Data Table troubles

I am having an issue building a data table visualization. I have data that contains a username, and an activity. I need a report for management that shows how many times a given user did each activity, in this case they only want to see three out the hundreds of possible activities.

I built a data table using the username, and a count of three filters. Everything seems ok but the second and third filters always show a count of zero. What ever order I put the filters in I get the actual count for the first filter, and zero for the next two.

I am not sure what I am doing wrong here. Any ideas?

Thanks!

Hi, can you give an example of the data you are working with, and a screenshot of how your current data table visualization is set up?

I finally have log entries mask well enough to post them here. Below are the three log lines in question.
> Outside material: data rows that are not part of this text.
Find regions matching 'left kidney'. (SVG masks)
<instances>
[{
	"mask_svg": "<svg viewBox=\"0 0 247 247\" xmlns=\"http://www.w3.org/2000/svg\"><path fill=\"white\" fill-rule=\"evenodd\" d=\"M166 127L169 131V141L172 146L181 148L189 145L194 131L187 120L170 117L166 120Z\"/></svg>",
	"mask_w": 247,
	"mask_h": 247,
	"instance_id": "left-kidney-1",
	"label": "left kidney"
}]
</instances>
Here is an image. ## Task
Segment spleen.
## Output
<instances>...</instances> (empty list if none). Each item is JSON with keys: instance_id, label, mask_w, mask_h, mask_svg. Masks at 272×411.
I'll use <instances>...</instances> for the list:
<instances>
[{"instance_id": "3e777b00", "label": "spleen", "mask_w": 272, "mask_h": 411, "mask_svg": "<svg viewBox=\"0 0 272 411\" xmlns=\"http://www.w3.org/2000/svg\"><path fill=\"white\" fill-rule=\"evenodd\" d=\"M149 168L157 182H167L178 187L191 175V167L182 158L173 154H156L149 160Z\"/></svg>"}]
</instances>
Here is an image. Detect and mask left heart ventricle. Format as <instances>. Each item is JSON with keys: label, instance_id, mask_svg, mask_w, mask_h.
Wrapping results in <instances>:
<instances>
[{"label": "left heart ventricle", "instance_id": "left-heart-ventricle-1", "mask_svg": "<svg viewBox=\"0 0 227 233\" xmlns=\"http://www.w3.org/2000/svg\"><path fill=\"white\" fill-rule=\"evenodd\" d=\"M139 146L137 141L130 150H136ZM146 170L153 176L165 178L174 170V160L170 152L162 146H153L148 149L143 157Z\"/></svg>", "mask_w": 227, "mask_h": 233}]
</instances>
Assume that the users name, ip address, etc change but the ServiceAccess is static, as well as the operation. Also assume that we have proper Grok filters breaking this data up.

The ask is for a report that shows this:

USER101
Search: 194
Save: 65
Submit: 15

USER102
Search: 494
Save: 156
Submit: 87

There are millions of transactions, and just under 50,000 users so I opted for a datatable. So far this is not working out. The visualization is very simple:

Buckets:
Split rows:
  Agg: Terms
  Field: User.keyword
  Order by: Alpha
  Order: Asc Size: 50000
Split rows:
  Sub Agg: Filters
  Filter1: operation:*Authorization*
Split rows:
  Sub Agg: Filters
  Filter1: operation:submitAuthorizationRequest
Split rows:
  Sub Agg: Filters
  Filter1: operation:saveAuthorizationRequest
Split rows:
  Sub Agg: Filters
  Filter1: operation:getAuthorizationPodQueryBuilder

That's it. The metric is the default, Count.

That operation is pulled from the end of the string in the log line:

ServiceAccess: com.MyApp.services.XX.impl.AuthorizationTxService.saveAuthorizationRequest

Which ever filter is placed first in that sub agg shows actual values, while the remaining filters will always be zero. Move a filter that shows zero to the top and it will have actual counts and everything else goes to zero.

I have many request like this to provide reports from this data on a 'Today' time window which mean millions of records, 50,000 users, and countless combinations of transactions. For this report we are dealing with three out of hundreds of possible operations. It tends to timeout, or just outright fail. So if there is a better way to handle this I am all ears.

Thanks for your help!

Log line examples are below:

2019-06-27 11:18:47,490 INFO  [com.MyApp.aspect.ServicesLayerExceptionLogger] sessionId=7C055B40D058C5441C4C8DEDB4AD9421 memberId=XXXXXXXX-XXXX-XXXX-XXXX-XXXXXXXXXXXX screenName=AuthorizationRequest user=USER101 ipAddress=1.2.3.4 reqID=1061896 destination=AuthorizationRequestScreenService operation=save ServiceAccess: com.MyApp.services.XX.impl.AuthorizationTxService.saveAuthorizationRequest completed in 59 ms

2019-06-27 11:20:51,895 INFO  [com.MyApp.aspect.ServicesLayerExceptionLogger] sessionId=A7372834B6A2B6D6ED73E01B650F4F44 memberId=XXXXXXXX-XXXX-XXXX-XXXX-XXXXXXXXXXXX screenName=AuthorizationRequest user=USER101 ipAddress=1.2.3.4 reqID=123527 destination=AuthorizationRequestScreenService operation=submit ServiceAccess: com.MyApp.services.XX.impl.AuthorizationTxService.submitAuthorizationRequest completed in 465 ms

2019-06-27 11:21:34,423 INFO  [com.MyApp.aspect.ServicesLayerExceptionLogger] sessionId=3A94B34A42A28E0A07DA6D1865F29627 memberId= screenName= user=USER101 ipAddress=1.2.3.4 reqID=1102705 destination=authorizationPodScreenService operation=search ServiceAccess: com.MyApp.services.XX.impl.AuthorizationTxService.getAuthorizationPodQueryBuilder completed in 0 ms

This topic was automatically closed 28 days after the last reply. New replies are no longer allowed.